Provided information:
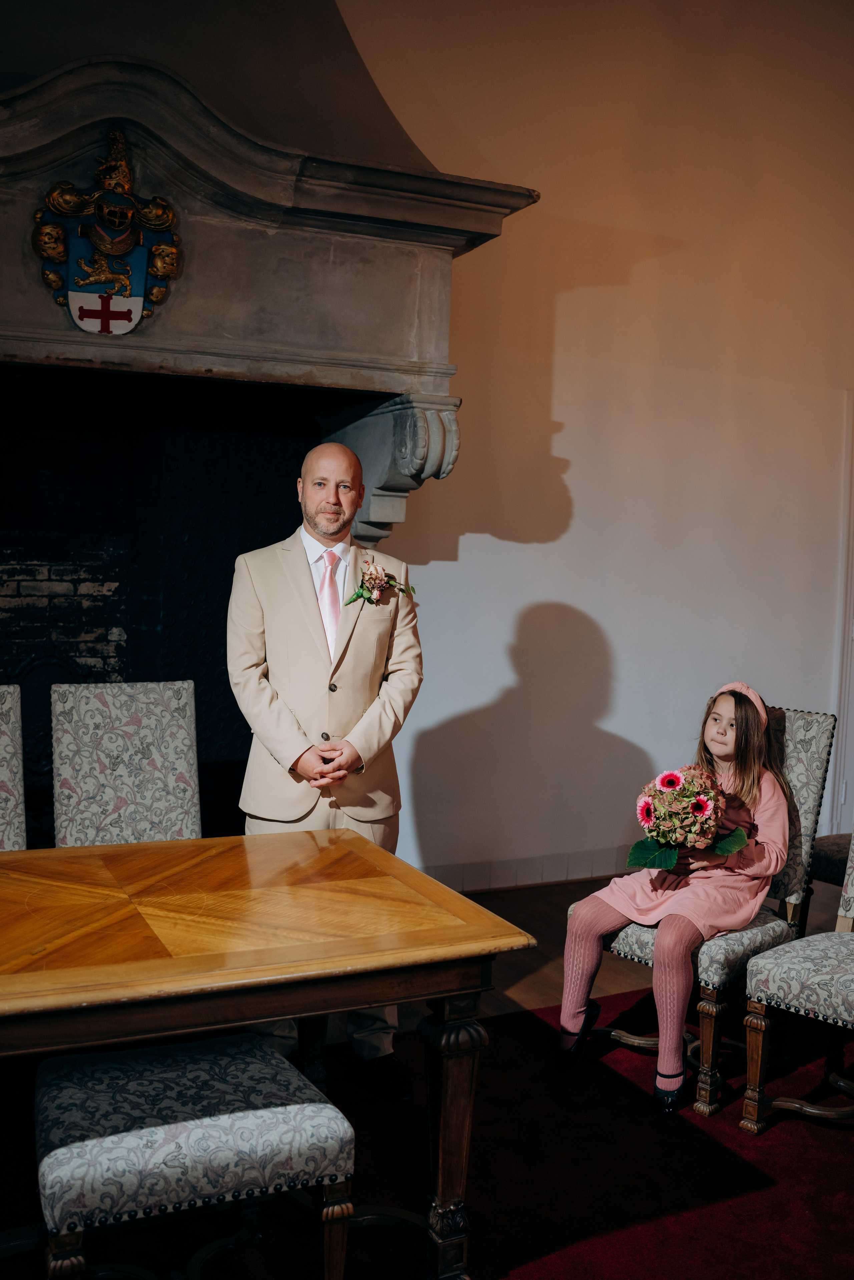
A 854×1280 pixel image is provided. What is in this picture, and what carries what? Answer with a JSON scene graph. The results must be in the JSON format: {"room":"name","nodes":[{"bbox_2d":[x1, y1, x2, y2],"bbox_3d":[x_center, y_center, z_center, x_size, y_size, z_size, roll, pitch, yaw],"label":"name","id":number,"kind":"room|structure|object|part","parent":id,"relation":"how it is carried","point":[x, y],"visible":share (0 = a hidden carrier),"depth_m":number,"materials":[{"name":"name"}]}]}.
{"room":"event hall","nodes":[
{"label":"event hall","id":0,"kind":"room"},
{"bbox_2d":[325,0,853,882],"bbox_3d":[0.222,-1.080,5.094,8.070,4.293,0.184,-1,5,-26],"label":"wall","id":1,"kind":"structure","parent":0,"point":[573,424],"depth_m":5.30,"materials":[{"name":"beige paint"}]},
{"bbox_2d":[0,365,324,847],"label":"fireplace","id":2,"kind":"object","parent":1,"relation":"in","point":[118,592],"visible":0.58,"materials":[{"name":"black"}]},
{"bbox_2d":[0,13,539,548],"bbox_3d":[-1.025,-1.472,3.878,2.809,2.548,0.967,-1,5,-26],"label":"fireplace","id":3,"kind":"object","parent":1,"relation":"attached to","point":[397,387],"visible":0.89,"depth_m":3.91,"materials":[{"name":"grey stone"}]},
{"bbox_2d":[32,124,183,336],"bbox_3d":[-0.958,-1.243,3.757,0.448,0.606,0.133,-1,5,-26],"label":"coat of arms","id":4,"kind":"object","parent":3,"relation":"attached to","point":[125,246],"visible":0.98,"depth_m":3.75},
{"bbox_2d":[417,844,635,892],"bbox_3d":[0.468,0.973,5.233,4.550,0.121,0.020,-1,5,-26],"label":"baseboard","id":5,"kind":"structure","parent":1,"relation":"attached to","point":[519,877],"depth_m":5.24,"materials":[{"name":"white"}]},
{"bbox_2d":[831,388,853,836],"bbox_3d":[2.409,-0.090,6.068,1.071,2.239,0.141,-1,5,-26],"label":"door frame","id":6,"kind":"structure","parent":1,"relation":"in","point":[852,509],"depth_m":5.86,"materials":[{"name":"white paint"}]},
{"bbox_2d":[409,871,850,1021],"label":"floor","id":7,"kind":"structure","parent":0,"point":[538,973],"depth_m":4.38,"materials":[{"name":"brown wood"}]},
{"bbox_2d":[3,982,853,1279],"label":"red carpet","id":8,"kind":"structure","parent":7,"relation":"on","point":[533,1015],"depth_m":2.83,"materials":[{"name":"red carpet"}]},
{"bbox_2d":[0,684,27,849],"bbox_3d":[-1.209,0.640,3.149,0.475,0.994,0.618,-1,5,-26],"label":"upholstered chair","id":9,"kind":"object","parent":8,"relation":"on","point":[6,742],"visible":0.68,"depth_m":3.36,"materials":[{"name":"fabric"}]},
{"bbox_2d":[50,679,201,846],"bbox_3d":[-0.761,0.635,3.355,0.456,0.998,0.614,-1,5,-26],"label":"upholstered chair","id":10,"kind":"object","parent":8,"relation":"on","point":[187,740],"visible":0.55,"depth_m":3.46,"materials":[{"name":"fabric"}]},
{"bbox_2d":[35,1033,354,1279],"bbox_3d":[-0.426,1.000,2.165,0.509,0.477,0.446,-1,5,-26],"label":"upholstered stool","id":11,"kind":"object","parent":8,"relation":"on","point":[320,1108],"visible":1,"depth_m":2.04,"materials":[{"name":"fabric"}]},
{"bbox_2d":[0,828,530,1279],"bbox_3d":[-0.773,0.876,2.391,1.721,0.719,0.946,-1,5,-26],"label":"dining table","id":12,"kind":"object","parent":8,"relation":"on","point":[187,960],"visible":0.99,"depth_m":2.31,"materials":[{"name":"brown wood"}]},
{"bbox_3d":[0.048,0.979,2.478,0.105,0.535,0.103,-1,5,-26],"label":"table leg","id":13,"kind":"part","parent":12,"relation":"part of","materials":[{"name":"brown wood"}]},
{"bbox_2d":[226,438,423,1097],"bbox_3d":[-0.283,0.333,3.359,0.548,1.638,0.606,-1,5,-26],"label":"man","id":14,"kind":"object","parent":8,"relation":"on","point":[309,592],"visible":0.86,"depth_m":3.20},
{"bbox_2d":[575,700,840,1112],"bbox_3d":[0.789,0.687,3.549,0.621,1.011,0.484,-3,6,-45],"label":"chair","id":15,"kind":"object","parent":8,"relation":"on","point":[815,757],"visible":0.46,"depth_m":3.43,"materials":[{"name":"fabric"}]},
{"bbox_2d":[556,688,791,1110],"bbox_3d":[0.692,0.665,3.385,0.446,1.025,0.571,6,6,42],"label":"girl","id":16,"kind":"object","parent":15,"relation":"on","point":[752,750],"visible":0.8,"depth_m":3.32},
{"bbox_2d":[624,765,749,868],"bbox_3d":[0.712,0.481,3.415,0.375,0.293,0.322,-1,5,-26],"label":"bouquet","id":17,"kind":"object","parent":16,"relation":"in","point":[700,807],"visible":0.97,"depth_m":3.35,"materials":[{"name":"plant"}]},
{"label":"leaves","id":18,"kind":"part","parent":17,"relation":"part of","materials":[{"name":"green plant"}]},
{"bbox_2d":[740,829,853,1134],"bbox_3d":[1.189,0.738,3.126,0.553,1.002,0.555,6,6,44],"label":"chair","id":19,"kind":"object","parent":8,"relation":"on","point":[852,985],"visible":1,"depth_m":3.10,"materials":[{"name":"fabric"}]},
{"bbox_2d":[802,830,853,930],"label":"upholstered chair","id":20,"kind":"object","parent":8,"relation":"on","point":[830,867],"visible":0.52,"depth_m":4.14,"materials":[{"name":"fabric"}]}
]}

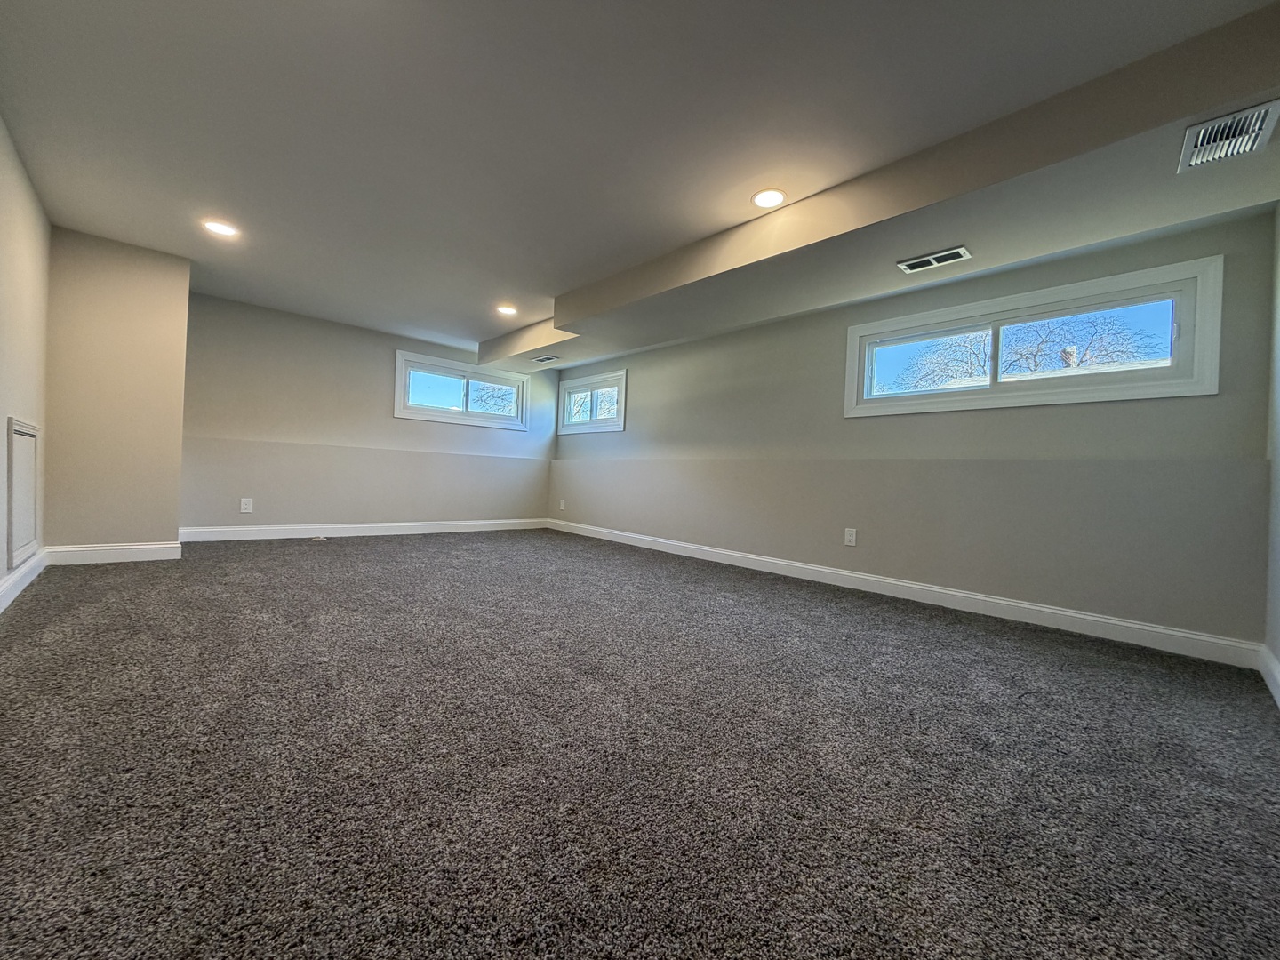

What this task involves: For every entry above, write it out exactly and remove any image.

Solution below:
A 854×1280 pixel image is provided. What is in this picture, and what carries what? Answer with a JSON scene graph. The results must be in the JSON format: {"room":"name","nodes":[{"bbox_2d":[x1, y1, x2, y2],"bbox_3d":[x_center, y_center, z_center, x_size, y_size, z_size, roll, pitch, yaw],"label":"name","id":number,"kind":"room|structure|object|part","parent":id,"relation":"how it is carried","point":[x, y],"visible":share (0 = a hidden carrier),"depth_m":number,"materials":[{"name":"name"}]}]}.
{"room":"event hall","nodes":[
{"label":"event hall","id":0,"kind":"room"},
{"bbox_2d":[325,0,853,882],"bbox_3d":[0.222,-1.080,5.094,8.070,4.293,0.184,-1,5,-26],"label":"wall","id":1,"kind":"structure","parent":0,"point":[573,424],"depth_m":5.30,"materials":[{"name":"beige paint"}]},
{"bbox_2d":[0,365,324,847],"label":"fireplace","id":2,"kind":"object","parent":1,"relation":"in","point":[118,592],"visible":0.58,"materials":[{"name":"black"}]},
{"bbox_2d":[0,13,539,548],"bbox_3d":[-1.025,-1.472,3.878,2.809,2.548,0.967,-1,5,-26],"label":"fireplace","id":3,"kind":"object","parent":1,"relation":"attached to","point":[397,387],"visible":0.89,"depth_m":3.91,"materials":[{"name":"grey stone"}]},
{"bbox_2d":[32,124,183,336],"bbox_3d":[-0.958,-1.243,3.757,0.448,0.606,0.133,-1,5,-26],"label":"coat of arms","id":4,"kind":"object","parent":3,"relation":"attached to","point":[125,246],"visible":0.98,"depth_m":3.75},
{"bbox_2d":[417,844,635,892],"bbox_3d":[0.468,0.973,5.233,4.550,0.121,0.020,-1,5,-26],"label":"baseboard","id":5,"kind":"structure","parent":1,"relation":"attached to","point":[519,877],"depth_m":5.24,"materials":[{"name":"white"}]},
{"bbox_2d":[831,388,853,836],"bbox_3d":[2.409,-0.090,6.068,1.071,2.239,0.141,-1,5,-26],"label":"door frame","id":6,"kind":"structure","parent":1,"relation":"in","point":[852,509],"depth_m":5.86,"materials":[{"name":"white paint"}]},
{"bbox_2d":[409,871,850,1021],"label":"floor","id":7,"kind":"structure","parent":0,"point":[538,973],"depth_m":4.38,"materials":[{"name":"brown wood"}]},
{"bbox_2d":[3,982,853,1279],"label":"red carpet","id":8,"kind":"structure","parent":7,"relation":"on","point":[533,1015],"depth_m":2.83,"materials":[{"name":"red carpet"}]},
{"bbox_2d":[0,684,27,849],"bbox_3d":[-1.209,0.640,3.149,0.475,0.994,0.618,-1,5,-26],"label":"upholstered chair","id":9,"kind":"object","parent":8,"relation":"on","point":[6,742],"visible":0.68,"depth_m":3.36,"materials":[{"name":"fabric"}]},
{"bbox_2d":[50,679,201,846],"bbox_3d":[-0.761,0.635,3.355,0.456,0.998,0.614,-1,5,-26],"label":"upholstered chair","id":10,"kind":"object","parent":8,"relation":"on","point":[187,740],"visible":0.55,"depth_m":3.46,"materials":[{"name":"fabric"}]},
{"bbox_2d":[35,1033,354,1279],"bbox_3d":[-0.426,1.000,2.165,0.509,0.477,0.446,-1,5,-26],"label":"upholstered stool","id":11,"kind":"object","parent":8,"relation":"on","point":[320,1108],"visible":1,"depth_m":2.04,"materials":[{"name":"fabric"}]},
{"bbox_2d":[0,828,530,1279],"bbox_3d":[-0.773,0.876,2.391,1.721,0.719,0.946,-1,5,-26],"label":"dining table","id":12,"kind":"object","parent":8,"relation":"on","point":[187,960],"visible":0.99,"depth_m":2.31,"materials":[{"name":"brown wood"}]},
{"bbox_3d":[0.048,0.979,2.478,0.105,0.535,0.103,-1,5,-26],"label":"table leg","id":13,"kind":"part","parent":12,"relation":"part of","materials":[{"name":"brown wood"}]},
{"bbox_2d":[226,438,423,1097],"bbox_3d":[-0.283,0.333,3.359,0.548,1.638,0.606,-1,5,-26],"label":"man","id":14,"kind":"object","parent":8,"relation":"on","point":[309,592],"visible":0.86,"depth_m":3.20},
{"bbox_2d":[575,700,840,1112],"bbox_3d":[0.789,0.687,3.549,0.621,1.011,0.484,-3,6,-45],"label":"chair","id":15,"kind":"object","parent":8,"relation":"on","point":[815,757],"visible":0.46,"depth_m":3.43,"materials":[{"name":"fabric"}]},
{"bbox_2d":[556,688,791,1110],"bbox_3d":[0.692,0.665,3.385,0.446,1.025,0.571,6,6,42],"label":"girl","id":16,"kind":"object","parent":15,"relation":"on","point":[752,750],"visible":0.8,"depth_m":3.32},
{"bbox_2d":[624,765,749,868],"bbox_3d":[0.712,0.481,3.415,0.375,0.293,0.322,-1,5,-26],"label":"bouquet","id":17,"kind":"object","parent":16,"relation":"in","point":[700,807],"visible":0.97,"depth_m":3.35,"materials":[{"name":"plant"}]},
{"label":"leaves","id":18,"kind":"part","parent":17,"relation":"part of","materials":[{"name":"green plant"}]},
{"bbox_2d":[740,829,853,1134],"bbox_3d":[1.189,0.738,3.126,0.553,1.002,0.555,6,6,44],"label":"chair","id":19,"kind":"object","parent":8,"relation":"on","point":[852,985],"visible":1,"depth_m":3.10,"materials":[{"name":"fabric"}]},
{"bbox_2d":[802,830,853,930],"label":"upholstered chair","id":20,"kind":"object","parent":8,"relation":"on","point":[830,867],"visible":0.52,"depth_m":4.14,"materials":[{"name":"fabric"}]}
]}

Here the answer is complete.